(Collected material)

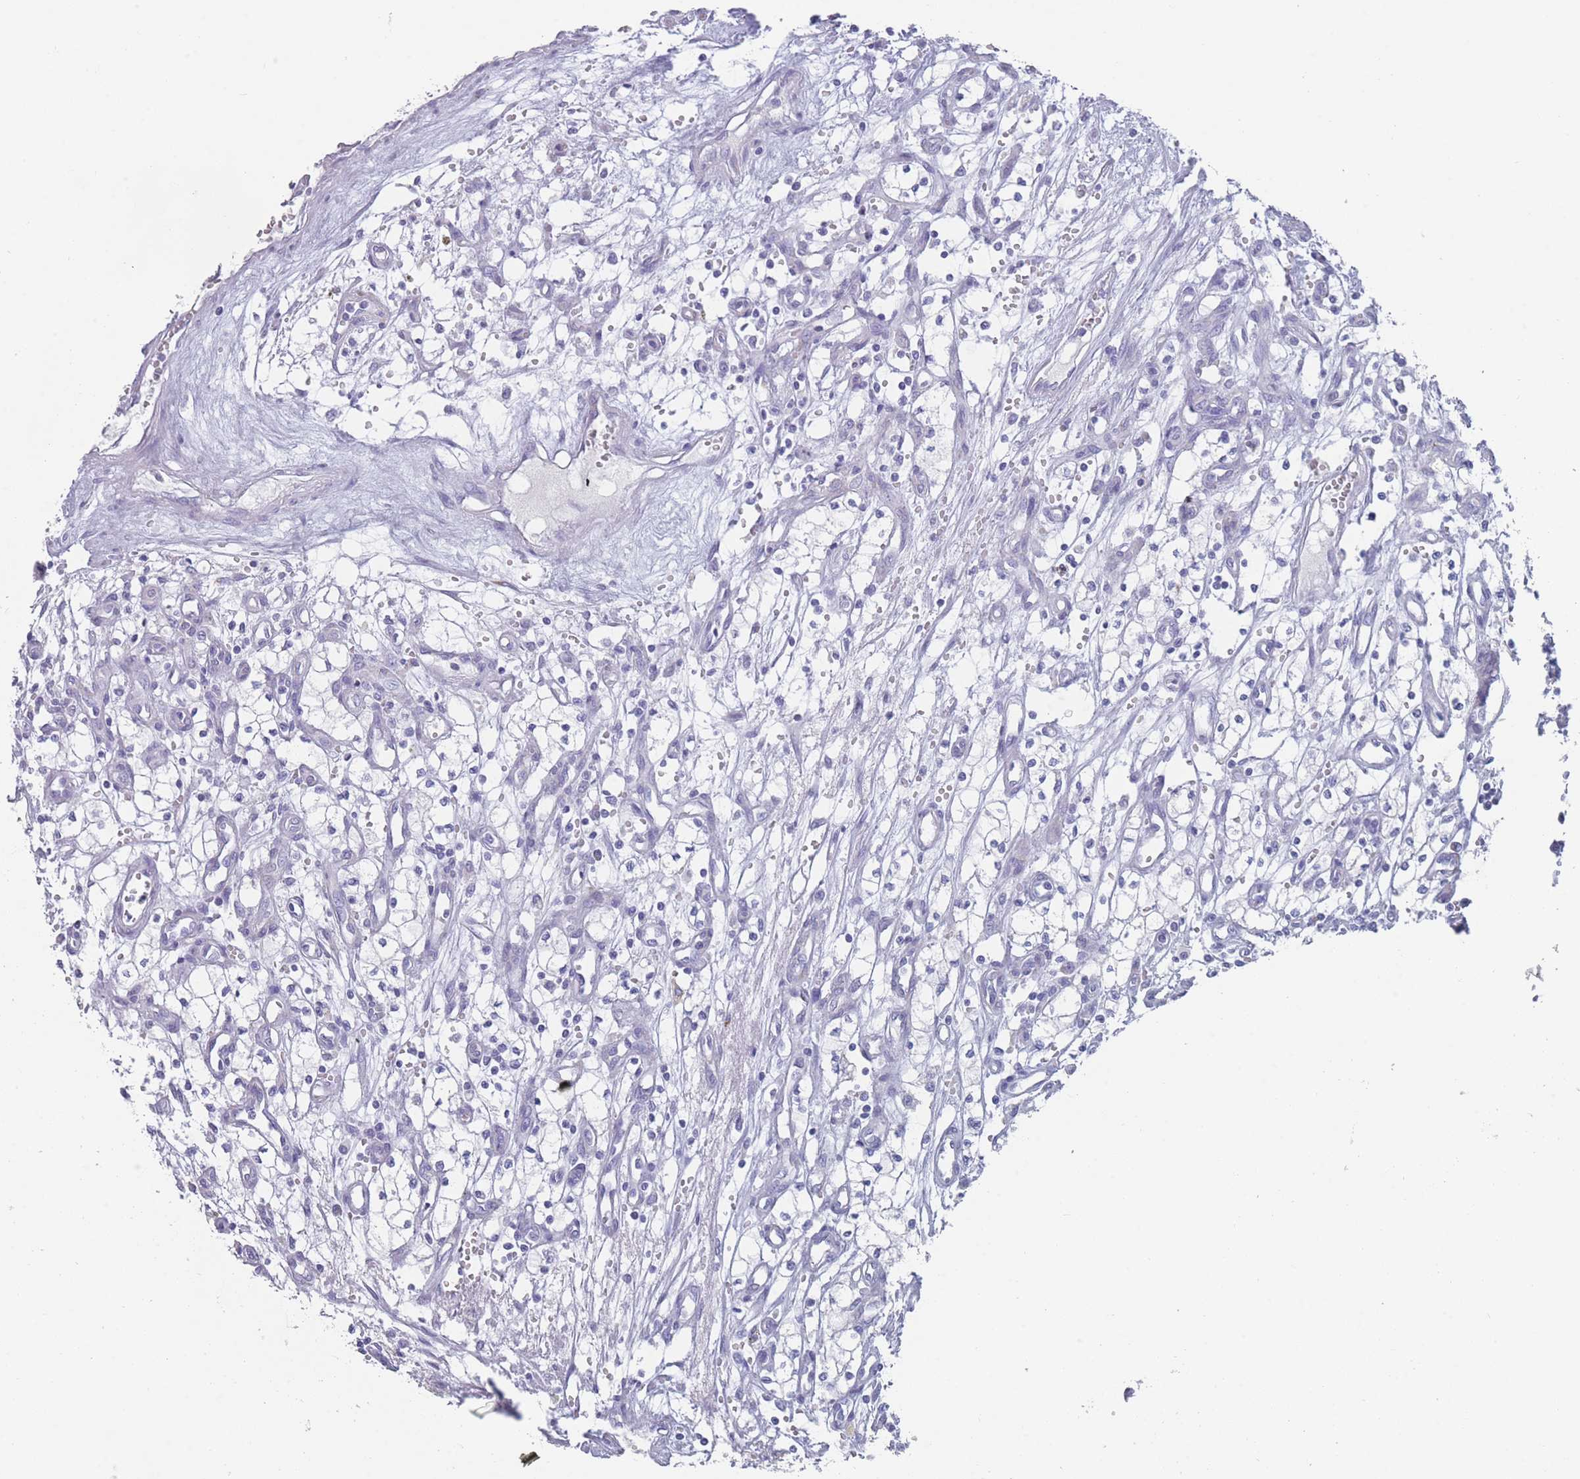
{"staining": {"intensity": "negative", "quantity": "none", "location": "none"}, "tissue": "renal cancer", "cell_type": "Tumor cells", "image_type": "cancer", "snomed": [{"axis": "morphology", "description": "Adenocarcinoma, NOS"}, {"axis": "topography", "description": "Kidney"}], "caption": "Immunohistochemical staining of human renal cancer (adenocarcinoma) demonstrates no significant expression in tumor cells.", "gene": "ST8SIA5", "patient": {"sex": "male", "age": 59}}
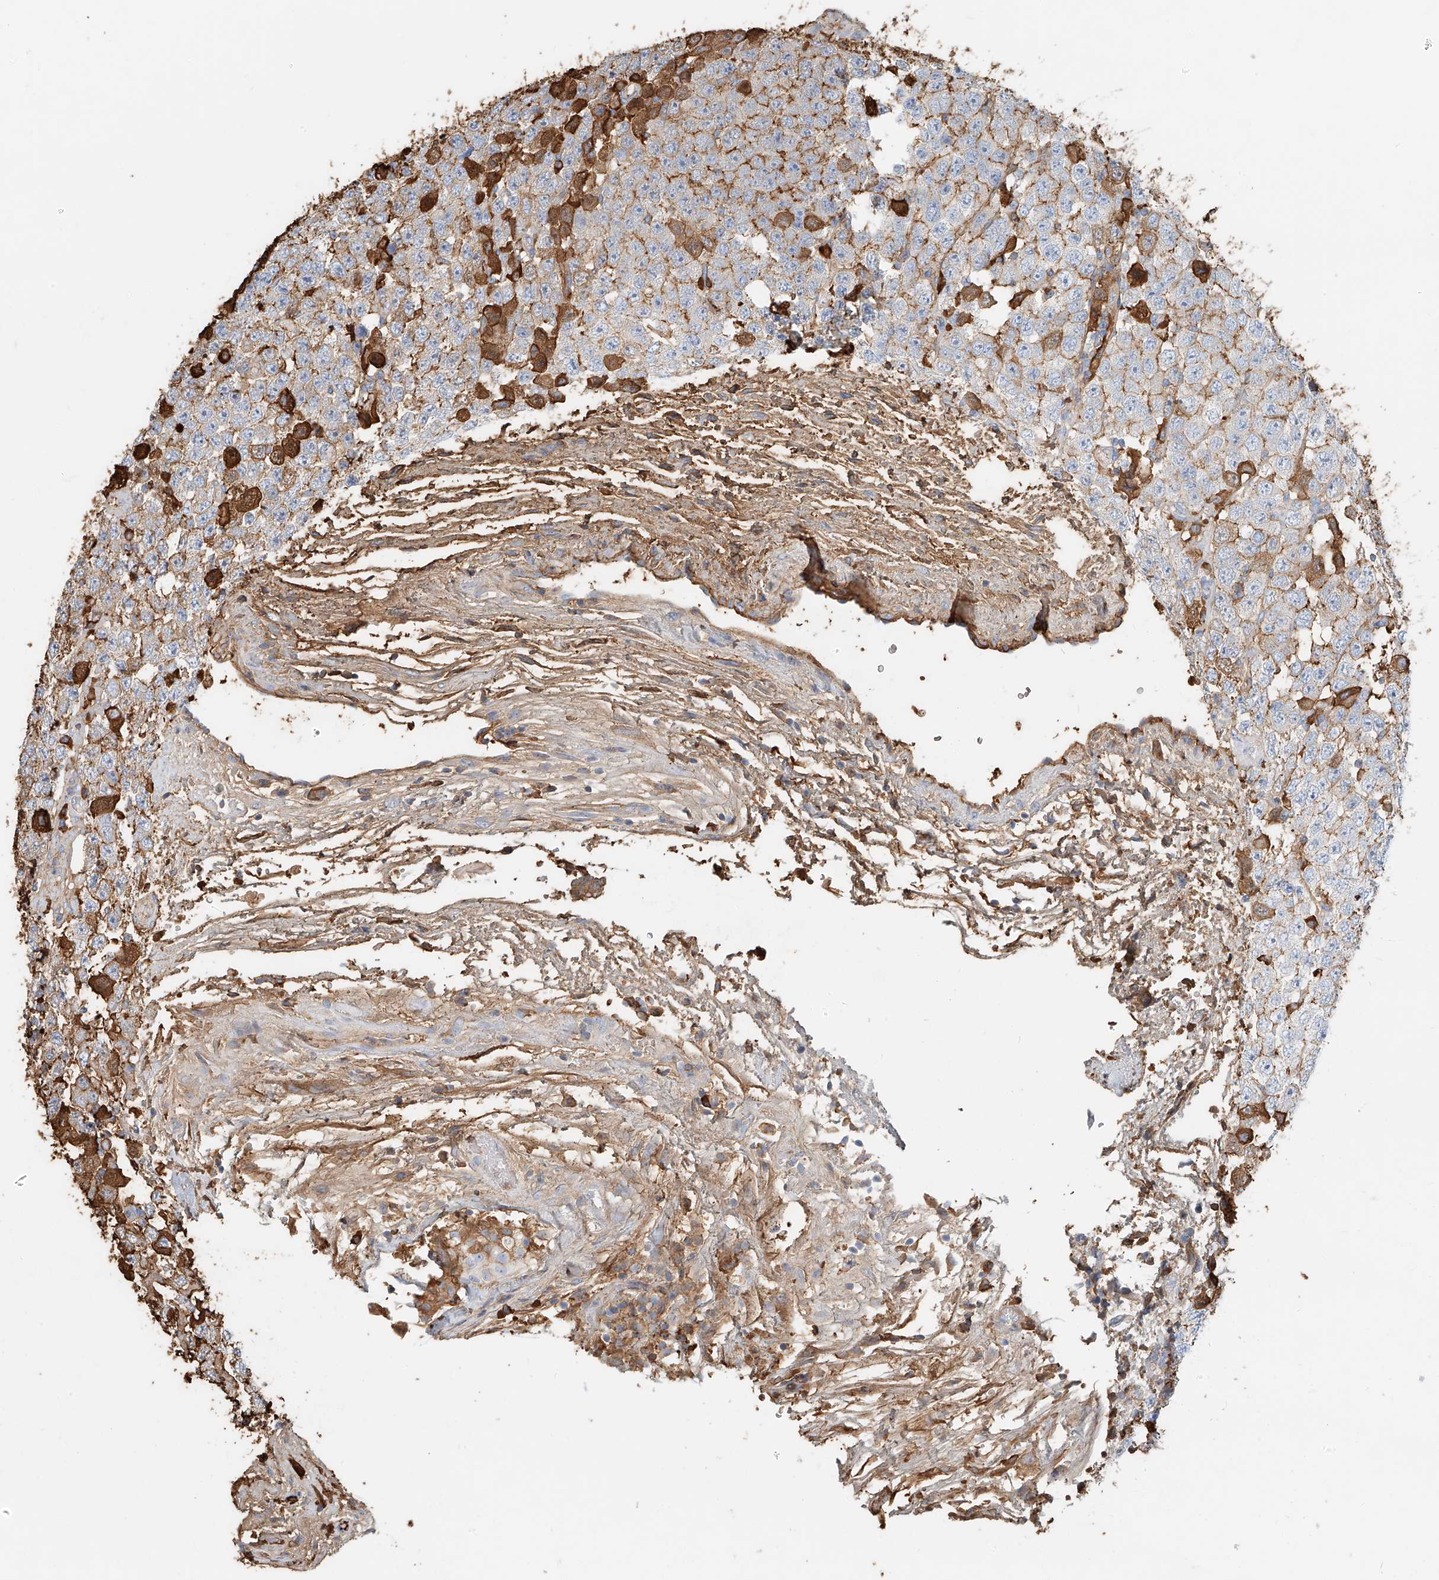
{"staining": {"intensity": "weak", "quantity": "25%-75%", "location": "cytoplasmic/membranous"}, "tissue": "testis cancer", "cell_type": "Tumor cells", "image_type": "cancer", "snomed": [{"axis": "morphology", "description": "Carcinoma, Embryonal, NOS"}, {"axis": "topography", "description": "Testis"}], "caption": "Human testis cancer stained for a protein (brown) demonstrates weak cytoplasmic/membranous positive expression in approximately 25%-75% of tumor cells.", "gene": "ZFP30", "patient": {"sex": "male", "age": 36}}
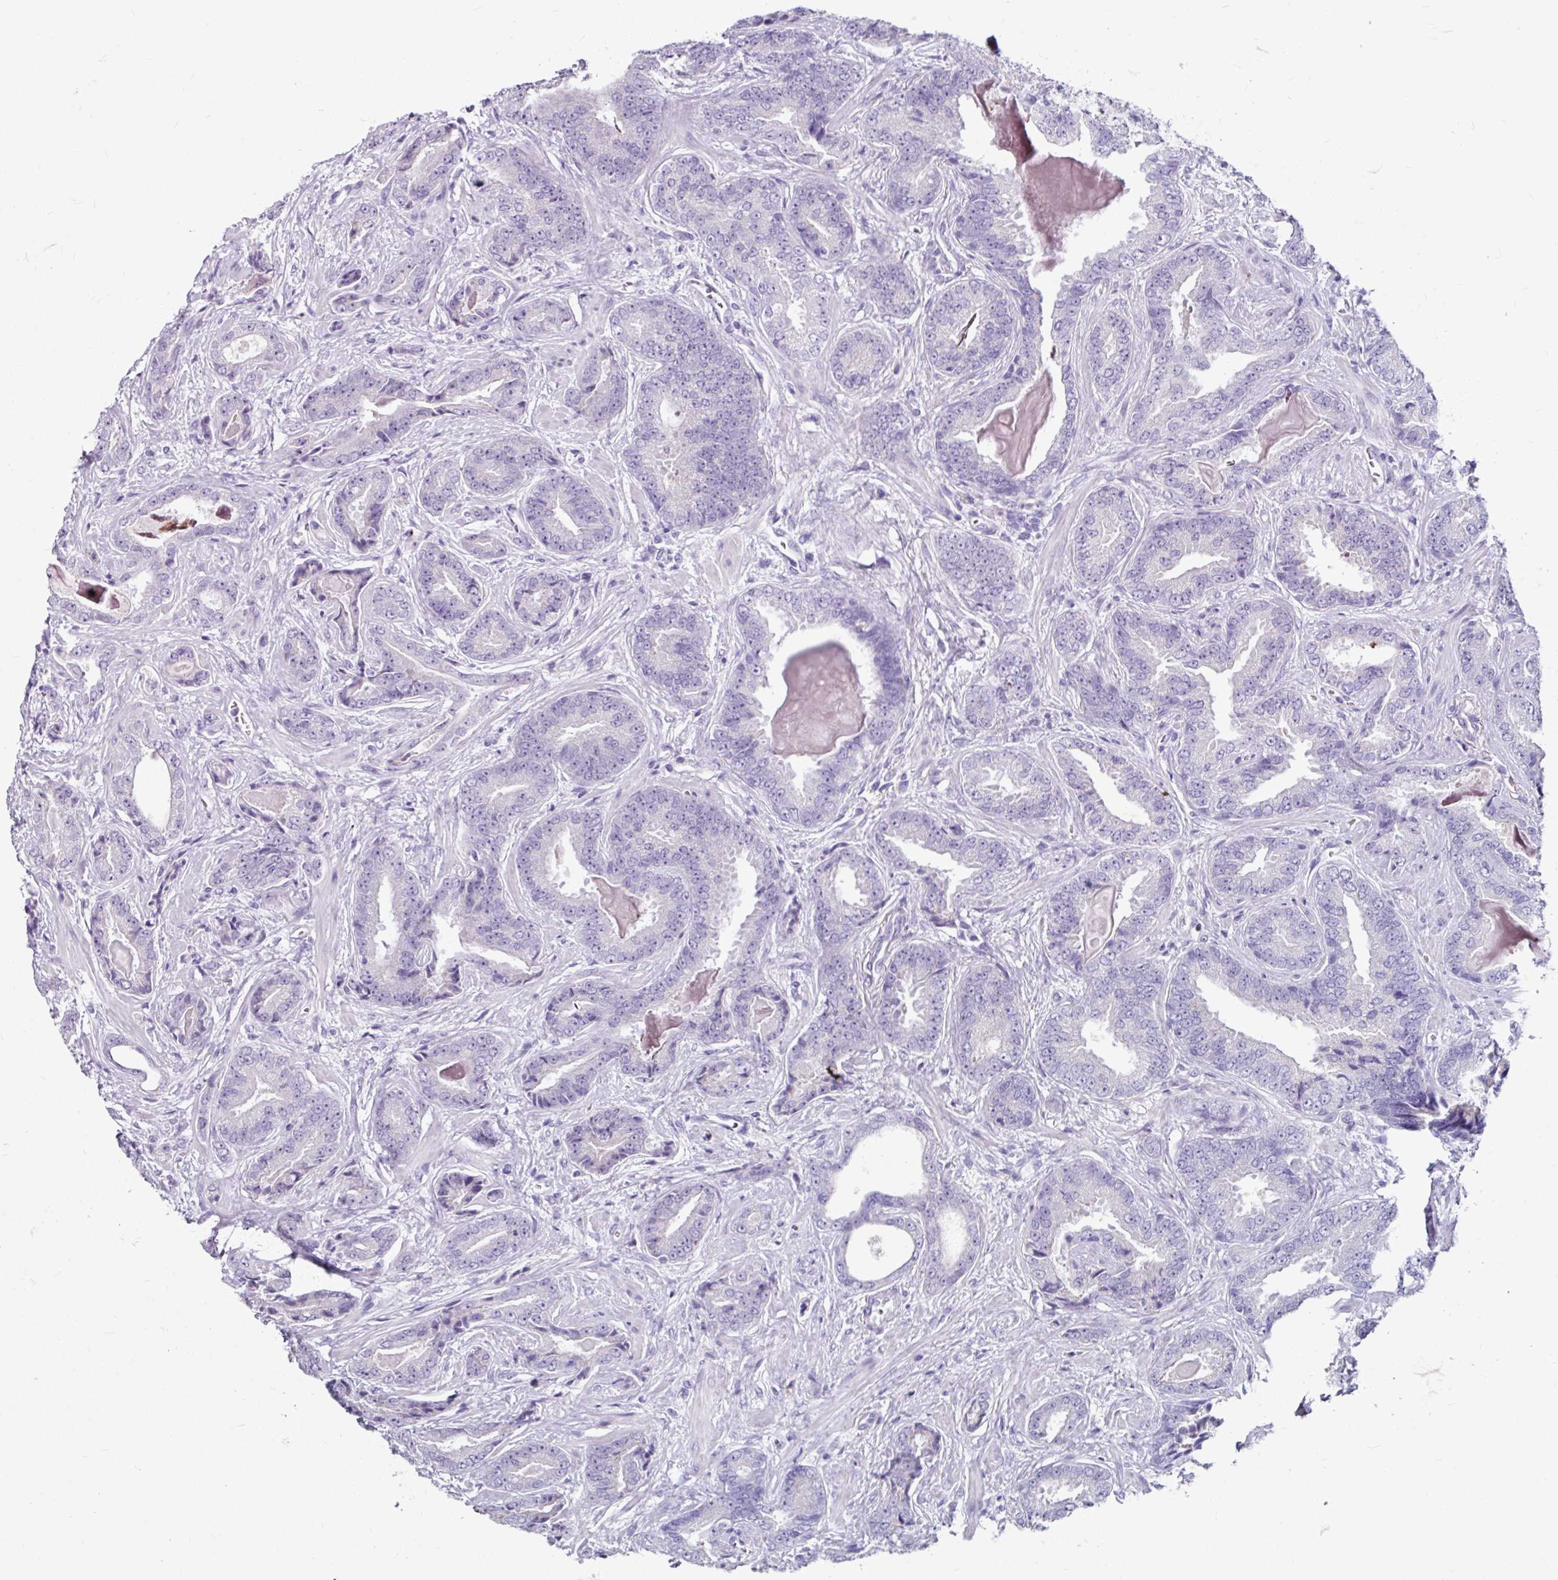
{"staining": {"intensity": "negative", "quantity": "none", "location": "none"}, "tissue": "prostate cancer", "cell_type": "Tumor cells", "image_type": "cancer", "snomed": [{"axis": "morphology", "description": "Adenocarcinoma, Low grade"}, {"axis": "topography", "description": "Prostate"}], "caption": "Prostate low-grade adenocarcinoma was stained to show a protein in brown. There is no significant staining in tumor cells. (DAB (3,3'-diaminobenzidine) IHC with hematoxylin counter stain).", "gene": "ANKRD1", "patient": {"sex": "male", "age": 62}}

(End Collected material)

Exact repetition is the task: every line from the start of the data to the line with "testis cancer stained", inclusive, and none after it, pictures omitted.

> _Result below_:
{"staining": {"intensity": "negative", "quantity": "none", "location": "none"}, "tissue": "renal cancer", "cell_type": "Tumor cells", "image_type": "cancer", "snomed": [{"axis": "morphology", "description": "Adenocarcinoma, NOS"}, {"axis": "topography", "description": "Kidney"}], "caption": "Immunohistochemical staining of human renal cancer (adenocarcinoma) demonstrates no significant expression in tumor cells.", "gene": "ST8SIA5", "patient": {"sex": "male", "age": 59}}
{"staining": {"intensity": "weak", "quantity": "25%-75%", "location": "cytoplasmic/membranous"}, "tissue": "testis cancer", "cell_type": "Tumor cells", "image_type": "cancer", "snomed": [{"axis": "morphology", "description": "Carcinoma, Embryonal, NOS"}, {"axis": "topography", "description": "Testis"}], "caption": "Human testis cancer stained for a protein (brown) demonstrates weak cytoplasmic/membranous positive expression in approximately 25%-75% of tumor cells.", "gene": "ZFP30", "patient": {"sex": "male", "age": 36}}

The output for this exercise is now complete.